■ Problem to solve
Below are records. Transcribe exactly the lines from the one that contains "Over Habitat" through the last line, leaving any pictures out.

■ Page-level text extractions
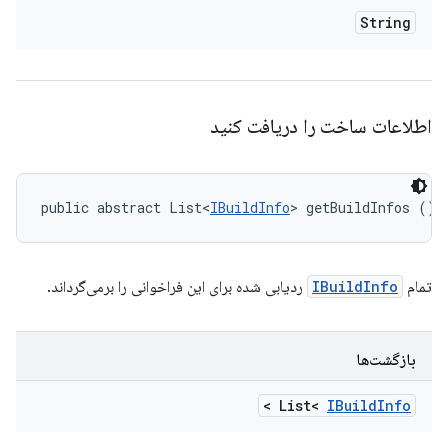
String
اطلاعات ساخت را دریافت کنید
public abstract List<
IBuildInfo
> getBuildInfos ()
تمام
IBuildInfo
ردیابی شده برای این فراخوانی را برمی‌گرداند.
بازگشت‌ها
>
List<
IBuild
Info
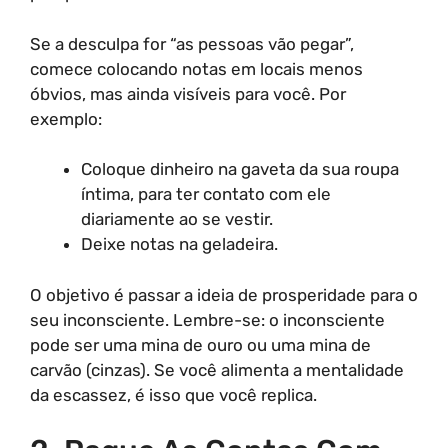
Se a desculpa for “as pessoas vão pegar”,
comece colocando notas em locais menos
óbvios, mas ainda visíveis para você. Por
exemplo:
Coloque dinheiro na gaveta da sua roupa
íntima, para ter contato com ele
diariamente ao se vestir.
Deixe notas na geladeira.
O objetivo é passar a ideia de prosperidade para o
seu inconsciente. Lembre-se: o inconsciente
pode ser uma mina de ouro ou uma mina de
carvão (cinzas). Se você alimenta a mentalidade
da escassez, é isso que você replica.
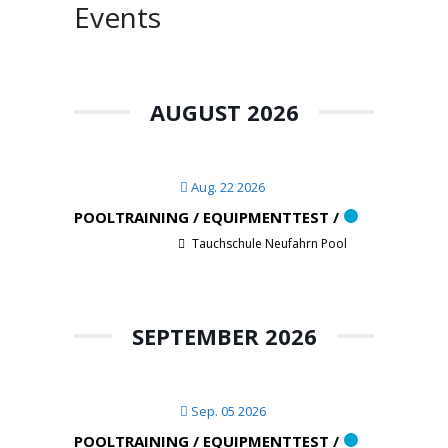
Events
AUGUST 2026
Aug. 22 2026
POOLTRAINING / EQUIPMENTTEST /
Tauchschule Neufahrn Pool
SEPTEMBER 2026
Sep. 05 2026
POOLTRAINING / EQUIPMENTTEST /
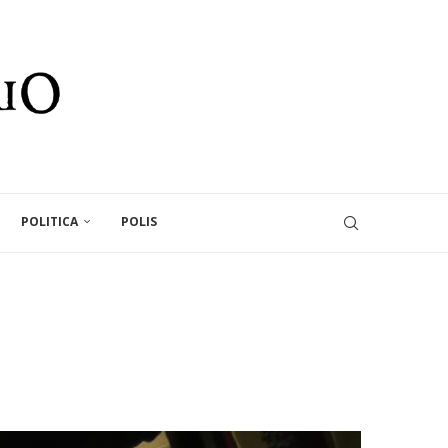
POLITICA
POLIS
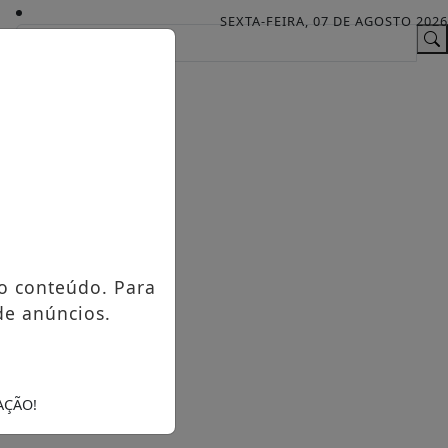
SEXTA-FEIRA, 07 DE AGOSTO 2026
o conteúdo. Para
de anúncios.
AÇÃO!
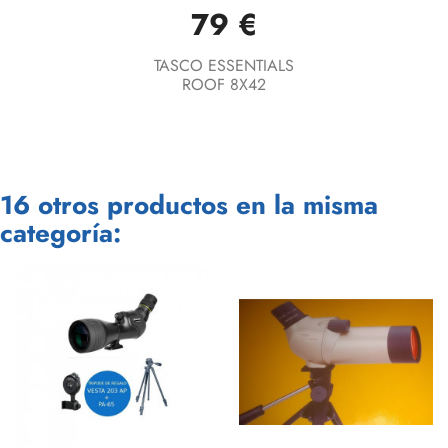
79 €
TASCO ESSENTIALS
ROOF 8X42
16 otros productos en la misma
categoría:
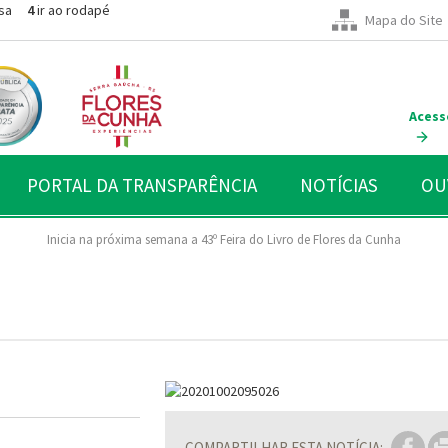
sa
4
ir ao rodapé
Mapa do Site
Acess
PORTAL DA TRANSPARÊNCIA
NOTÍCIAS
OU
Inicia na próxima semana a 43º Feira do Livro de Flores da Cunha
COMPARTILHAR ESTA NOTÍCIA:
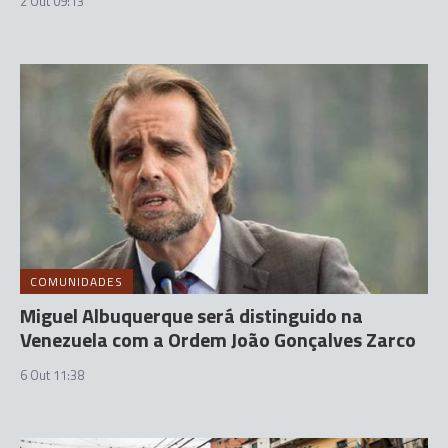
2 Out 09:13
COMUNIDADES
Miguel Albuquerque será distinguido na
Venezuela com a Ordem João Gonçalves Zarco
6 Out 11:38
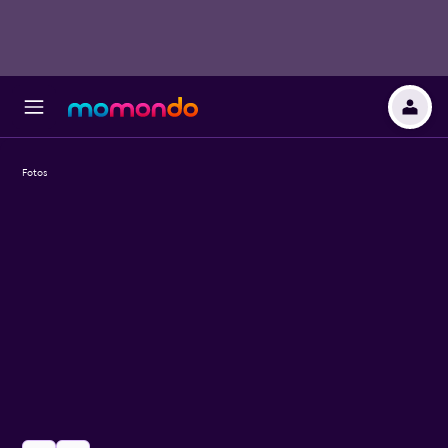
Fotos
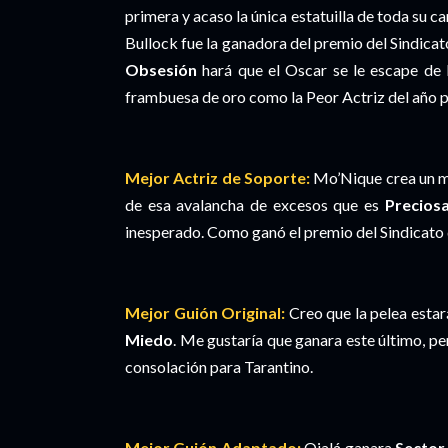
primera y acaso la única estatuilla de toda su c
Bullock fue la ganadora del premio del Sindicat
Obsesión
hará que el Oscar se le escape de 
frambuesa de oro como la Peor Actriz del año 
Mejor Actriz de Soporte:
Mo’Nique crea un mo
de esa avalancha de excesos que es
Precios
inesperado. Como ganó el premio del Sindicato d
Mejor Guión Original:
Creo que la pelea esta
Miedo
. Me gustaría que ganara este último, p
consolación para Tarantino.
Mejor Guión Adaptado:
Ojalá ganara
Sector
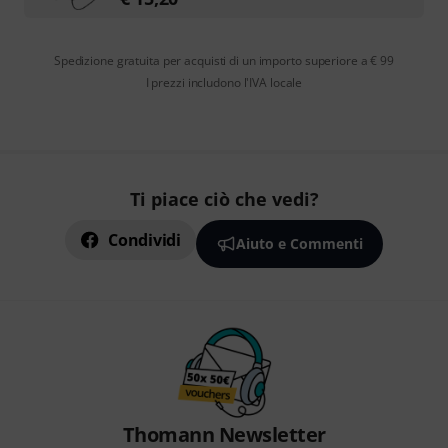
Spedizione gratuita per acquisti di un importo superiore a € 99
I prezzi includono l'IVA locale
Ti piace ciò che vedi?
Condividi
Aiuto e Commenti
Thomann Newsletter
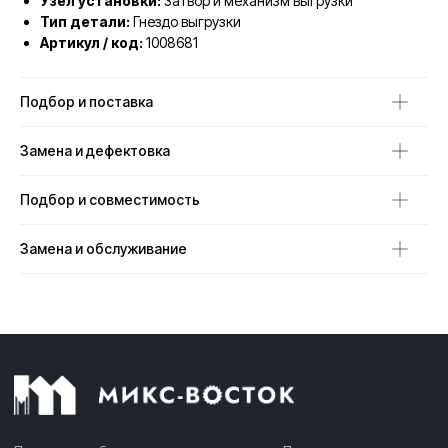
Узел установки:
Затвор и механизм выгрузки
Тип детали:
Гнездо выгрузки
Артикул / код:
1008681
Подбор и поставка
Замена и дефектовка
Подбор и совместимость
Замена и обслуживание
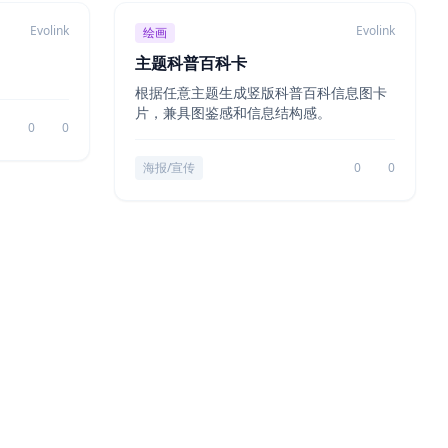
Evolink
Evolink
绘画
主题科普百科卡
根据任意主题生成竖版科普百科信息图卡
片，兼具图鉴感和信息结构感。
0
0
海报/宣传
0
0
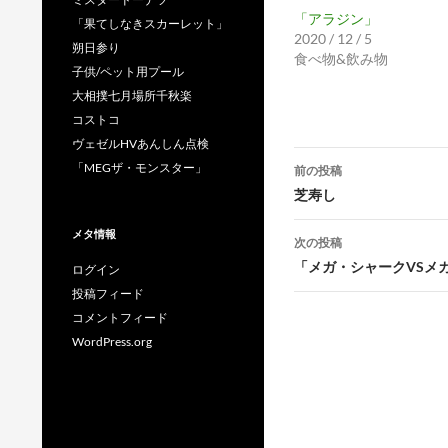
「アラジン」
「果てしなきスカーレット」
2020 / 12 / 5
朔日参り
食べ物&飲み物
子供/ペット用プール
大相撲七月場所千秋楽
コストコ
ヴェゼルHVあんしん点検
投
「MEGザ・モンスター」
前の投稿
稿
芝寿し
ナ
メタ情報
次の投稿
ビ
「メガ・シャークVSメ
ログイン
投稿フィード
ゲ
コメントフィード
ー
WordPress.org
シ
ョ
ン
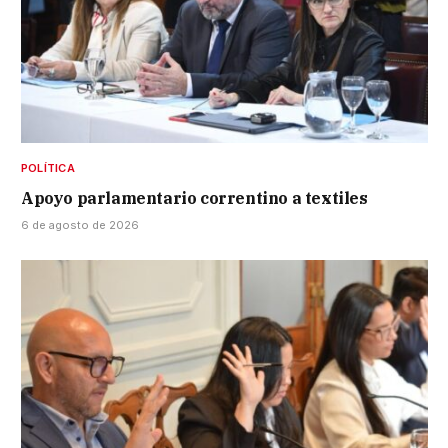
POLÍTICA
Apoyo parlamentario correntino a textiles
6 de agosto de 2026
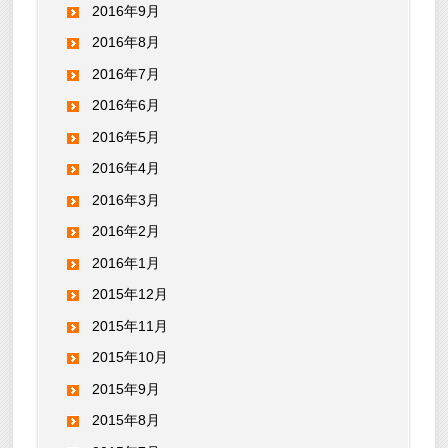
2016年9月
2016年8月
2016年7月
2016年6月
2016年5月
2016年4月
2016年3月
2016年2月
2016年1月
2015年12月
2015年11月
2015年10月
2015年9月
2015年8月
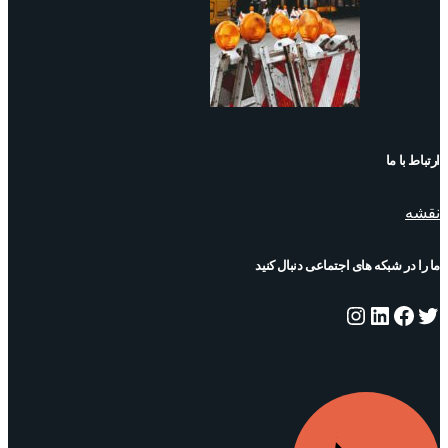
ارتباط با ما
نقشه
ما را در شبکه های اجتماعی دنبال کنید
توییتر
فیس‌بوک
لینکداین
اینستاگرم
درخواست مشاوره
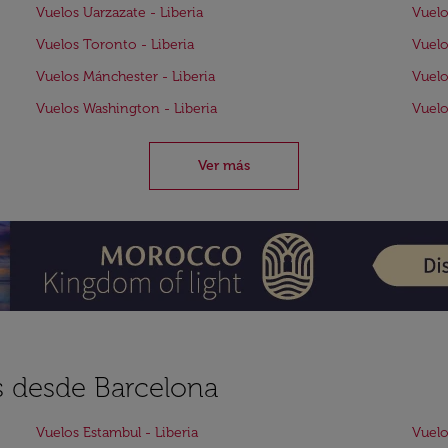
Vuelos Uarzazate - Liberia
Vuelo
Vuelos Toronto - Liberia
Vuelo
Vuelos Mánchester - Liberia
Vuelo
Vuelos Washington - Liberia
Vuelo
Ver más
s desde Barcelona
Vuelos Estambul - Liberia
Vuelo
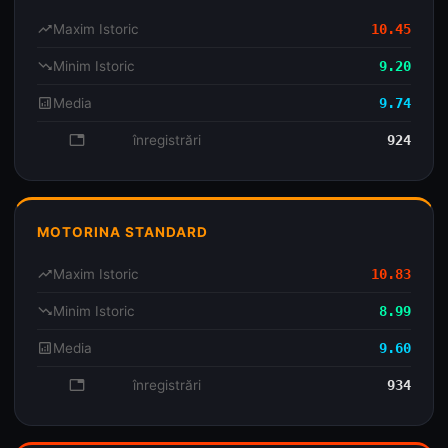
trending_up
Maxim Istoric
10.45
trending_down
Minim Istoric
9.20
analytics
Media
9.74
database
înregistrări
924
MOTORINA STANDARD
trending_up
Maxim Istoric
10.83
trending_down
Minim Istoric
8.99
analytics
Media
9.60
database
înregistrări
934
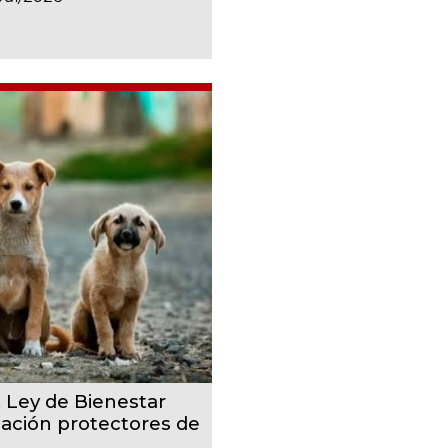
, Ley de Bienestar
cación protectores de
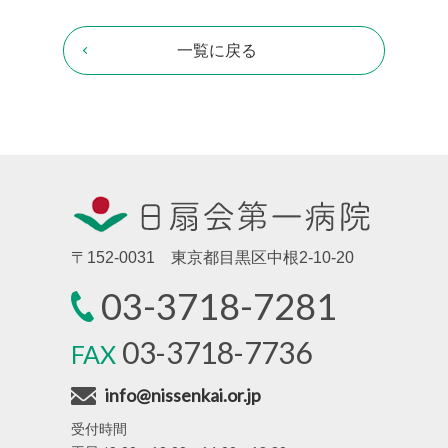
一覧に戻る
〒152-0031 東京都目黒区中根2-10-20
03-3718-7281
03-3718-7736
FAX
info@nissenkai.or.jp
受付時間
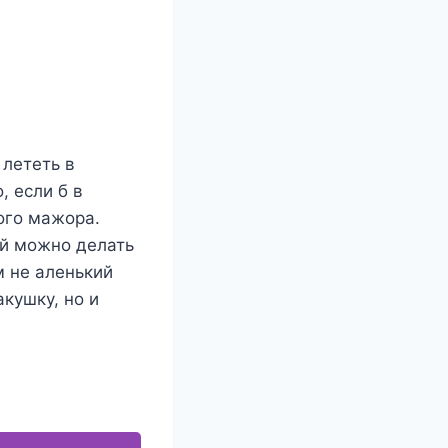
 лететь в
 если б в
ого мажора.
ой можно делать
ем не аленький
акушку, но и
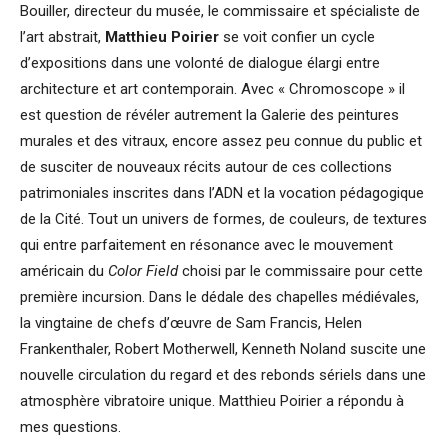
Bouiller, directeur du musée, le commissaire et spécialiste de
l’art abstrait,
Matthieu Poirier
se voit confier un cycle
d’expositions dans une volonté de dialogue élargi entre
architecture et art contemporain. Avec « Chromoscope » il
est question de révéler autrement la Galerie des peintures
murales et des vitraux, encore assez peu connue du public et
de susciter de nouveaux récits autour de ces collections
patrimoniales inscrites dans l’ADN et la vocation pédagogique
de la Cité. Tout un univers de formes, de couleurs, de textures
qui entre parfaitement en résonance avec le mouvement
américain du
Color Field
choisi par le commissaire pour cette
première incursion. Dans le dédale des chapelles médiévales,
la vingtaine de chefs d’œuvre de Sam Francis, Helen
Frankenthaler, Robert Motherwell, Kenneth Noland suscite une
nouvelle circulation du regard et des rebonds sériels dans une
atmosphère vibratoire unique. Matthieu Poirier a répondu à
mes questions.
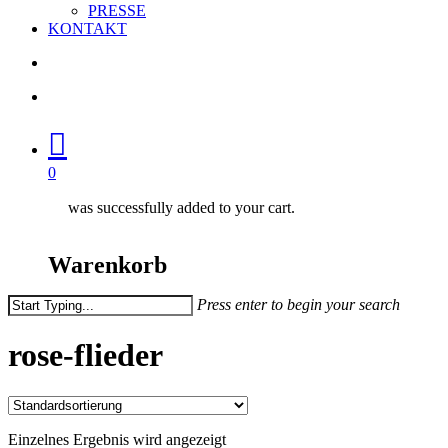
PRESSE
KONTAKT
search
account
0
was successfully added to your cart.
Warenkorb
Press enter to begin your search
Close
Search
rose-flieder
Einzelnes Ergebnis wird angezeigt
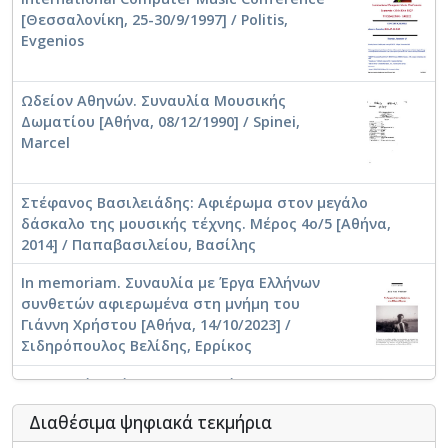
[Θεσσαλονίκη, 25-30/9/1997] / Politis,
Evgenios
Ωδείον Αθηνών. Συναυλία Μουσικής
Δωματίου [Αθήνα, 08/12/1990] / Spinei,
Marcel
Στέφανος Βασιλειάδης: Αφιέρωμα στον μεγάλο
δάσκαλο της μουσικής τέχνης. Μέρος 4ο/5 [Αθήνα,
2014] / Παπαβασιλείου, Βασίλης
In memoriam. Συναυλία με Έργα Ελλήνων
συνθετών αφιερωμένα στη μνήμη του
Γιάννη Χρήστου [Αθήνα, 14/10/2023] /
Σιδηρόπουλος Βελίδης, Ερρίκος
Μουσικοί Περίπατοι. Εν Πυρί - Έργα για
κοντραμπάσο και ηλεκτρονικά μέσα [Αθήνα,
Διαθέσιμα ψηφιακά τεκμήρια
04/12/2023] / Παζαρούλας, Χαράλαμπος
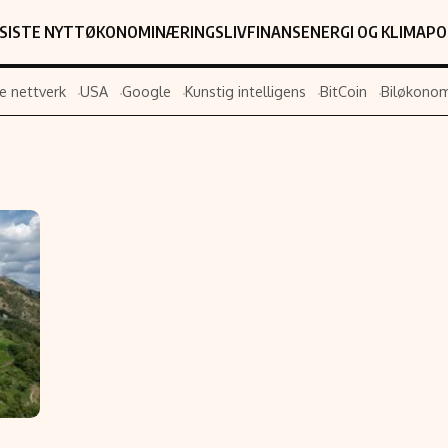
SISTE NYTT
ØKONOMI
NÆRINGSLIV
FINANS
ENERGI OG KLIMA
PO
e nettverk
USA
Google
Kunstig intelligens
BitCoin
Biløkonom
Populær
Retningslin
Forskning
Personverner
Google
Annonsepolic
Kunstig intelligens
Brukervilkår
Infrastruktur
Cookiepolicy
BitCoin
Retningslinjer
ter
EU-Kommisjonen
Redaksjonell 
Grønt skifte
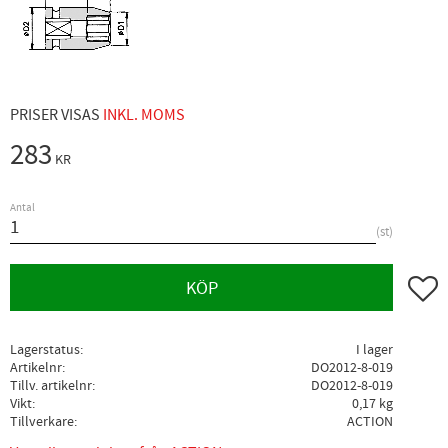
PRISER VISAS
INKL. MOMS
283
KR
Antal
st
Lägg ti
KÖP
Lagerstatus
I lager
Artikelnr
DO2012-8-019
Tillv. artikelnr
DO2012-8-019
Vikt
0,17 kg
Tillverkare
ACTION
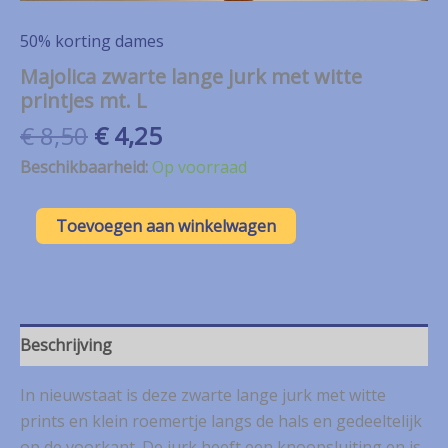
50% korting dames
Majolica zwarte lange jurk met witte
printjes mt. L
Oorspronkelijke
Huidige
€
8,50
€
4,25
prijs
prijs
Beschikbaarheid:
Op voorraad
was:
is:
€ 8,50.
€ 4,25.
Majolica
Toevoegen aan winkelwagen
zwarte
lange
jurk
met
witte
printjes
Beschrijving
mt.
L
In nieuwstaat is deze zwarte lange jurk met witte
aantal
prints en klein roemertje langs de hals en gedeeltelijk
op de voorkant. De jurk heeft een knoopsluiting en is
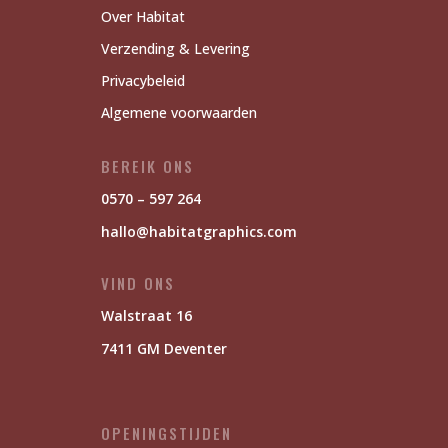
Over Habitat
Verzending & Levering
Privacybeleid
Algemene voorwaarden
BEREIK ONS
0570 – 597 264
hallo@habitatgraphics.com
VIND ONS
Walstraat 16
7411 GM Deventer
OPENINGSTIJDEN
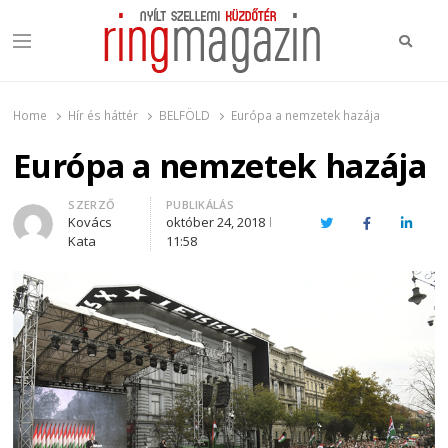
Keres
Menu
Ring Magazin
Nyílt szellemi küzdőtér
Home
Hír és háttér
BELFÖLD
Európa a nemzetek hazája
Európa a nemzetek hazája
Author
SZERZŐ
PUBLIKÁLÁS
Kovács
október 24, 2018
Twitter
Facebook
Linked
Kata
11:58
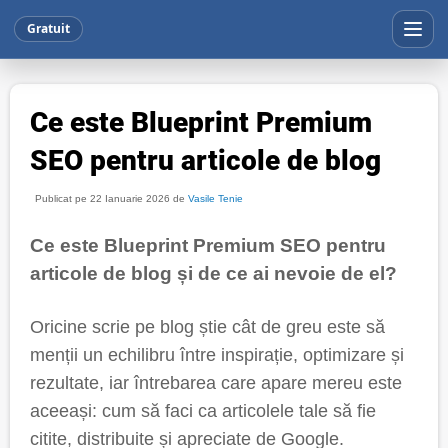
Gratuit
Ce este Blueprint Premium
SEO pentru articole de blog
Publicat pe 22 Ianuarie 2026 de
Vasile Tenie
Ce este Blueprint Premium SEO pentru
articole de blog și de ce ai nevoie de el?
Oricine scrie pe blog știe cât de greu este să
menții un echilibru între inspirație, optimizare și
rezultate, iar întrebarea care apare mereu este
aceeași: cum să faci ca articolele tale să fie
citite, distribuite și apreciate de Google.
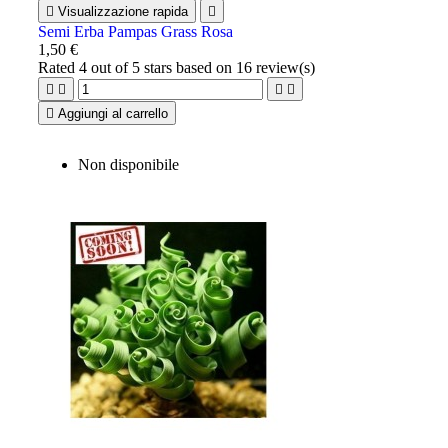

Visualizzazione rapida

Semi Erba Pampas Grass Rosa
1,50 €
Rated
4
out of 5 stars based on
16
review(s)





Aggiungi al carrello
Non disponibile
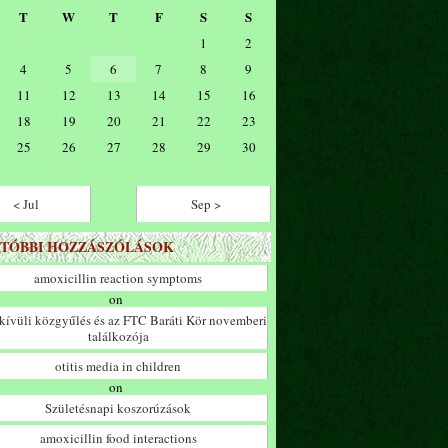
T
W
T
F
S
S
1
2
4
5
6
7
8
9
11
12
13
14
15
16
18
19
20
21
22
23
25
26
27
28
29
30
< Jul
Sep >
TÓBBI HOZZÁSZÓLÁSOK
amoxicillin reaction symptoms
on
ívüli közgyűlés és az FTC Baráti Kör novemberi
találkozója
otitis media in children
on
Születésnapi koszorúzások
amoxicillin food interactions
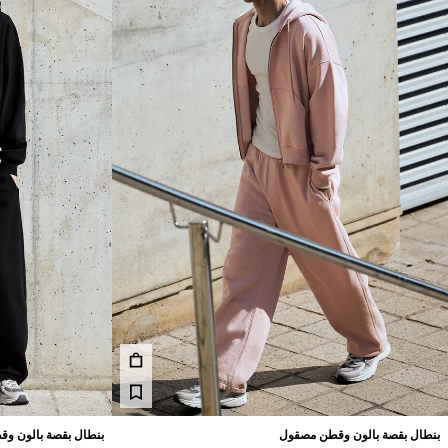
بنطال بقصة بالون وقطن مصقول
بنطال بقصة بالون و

■ Solution to this problem
Over Habitat
Verzending & Levering
Privacybeleid
Algemene voorwaarden
BEREIK ONS
0570 – 597 264
hallo@habitatgraphics.com
VIND ONS
Walstraat 16
7411 GM Deventer
OPENINGSTIJDEN
Keres
Menu
Ring Magazin
Nyílt szellemi küzdőtér
Home
Hír és háttér
BELFÖLD
Európa a nemzetek hazája
Európa a nemzetek hazája
Author
SZERZŐ
PUBLIKÁLÁS
Kovács
október 24, 2018
Twitter
Facebook
Linked
Kata
11:58
Gratuit
Ce este Blueprint Premium
SEO pentru articole de blog
Publicat pe 22 Ianuarie 2026 de
Vasile Tenie
Ce este Blueprint Premium SEO pentru
articole de blog și de ce ai nevoie de el?
Oricine scrie pe blog știe cât de greu este să
menții un echilibru între inspirație, optimizare și
rezultate, iar întrebarea care apare mereu este
aceeași: cum să faci ca articolele tale să fie
citite, distribuite și apreciate de Google.

Visualizzazione rapida

Semi Erba Pampas Grass Rosa
1,50 €
Rated
4
out of 5 stars based on
16
review(s)





Aggiungi al carrello
Non disponibile
T
W
T
F
S
S
1
2
4
5
6
7
8
9
11
12
13
14
15
16
18
19
20
21
22
23
25
26
27
28
29
30
< Jul
Sep >
TÓBBI HOZZÁSZÓLÁSOK
amoxicillin reaction symptoms
on
ívüli közgyűlés és az FTC Baráti Kör novemberi
találkozója
otitis media in children
on
Születésnapi koszorúzások
amoxicillin food interactions
بنطال بقصة بالون وقطن مصقول
بنطال بقصة بالون و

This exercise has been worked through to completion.